Delving the presentation of feedback allows learners time to forget their 
initial responses, thereby reducing proactive interference effects. However, 
if such is the case proactive interference should occur not only in test- 
acquisition studies but in any manipulation of immediate and delayed 
feedback. A possible explanation concerns the instructional support other 
than embedded questions that most lessons provide. Such support may consist, 
for example, of reading passages, pictures, outlines, overviews, or video-clips. 
This support may serve to make the the material more memorable and thus 
more resistant to proactive interference. 

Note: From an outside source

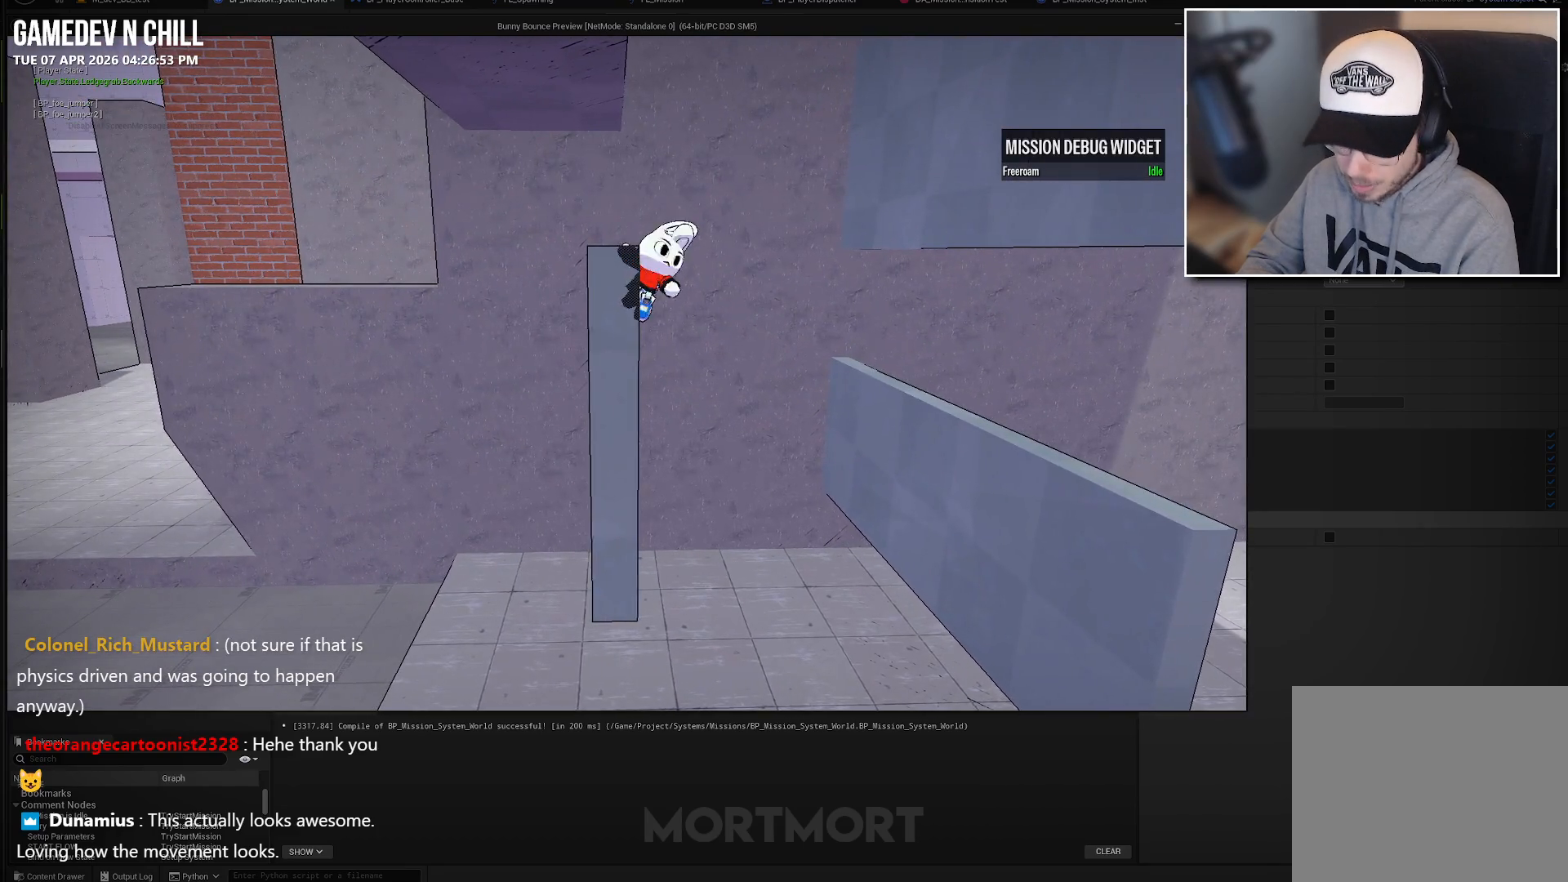
{"buttons": ["A"], "left_stick": "right", "right_stick": "center", "events": [[200, "A", "down"]]}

The second interpretation is based on the rationale that delayed 
feedback repeats the item presentation at the end of the lesson, thereby 
providing twice as much exposure than does immediate feedback (Kulik & 
Kulik, 1988). But if other forms of instructional support are included, such as 
the addition of a reading passage, the effects of the double exposure are likely 
to be mitigated. Delayed and immediate feedback would then produce 
comparable results. Both the interference and frequency-of-feedback views 
appear to provide valid explanations of feedback-timing effects and both are 
supported by research (More, 1969; Newman, Williams, & Hiller, 1974; Peeck & 
Tillema, 1978; Suber & Anderson, 1975). The role of text as instructional 
support for questions (i.e., test-acquisition vs. text-with-questions effects), 
however, has not been adequately investigated. 

The literature on feedback also leaves questions unanswered regarding 
the relationship of lesson questions to posttest questions. Often, posttest 
questions are identical in form and wording to the lesson questions, a rote 
recognition condition *hat substantially restricts the degree to which results 
can be generalized to typical learning situations. Bormuth, Manning, Carr and 
Pearson (1970) demonstrated experimentally how posttest questions could be 
adapted from instructional reading passages to measure comprehension 
learning by transforming and paraphrasing text (also see Anderson, 1972). 
Using their approach, the present study was designed to compare the effects 
on learning of three types of feedback strategies (KCR, AUC, and delayed) 
applied to five levels of lesson questions differing in degree of relatedness io 
posttest questions. An additional variable was whether feedback treatments 
were presented with associated text passages or with no text (i.e., test- 
acquisition. Subjects were low-ability high school students enrolled in a 
summer preparatory program in science. The following hypotheses were 
tested. 

1. The provision of feedback vs. no feedback would improve learning 
across all feedback strategies and questioning levels.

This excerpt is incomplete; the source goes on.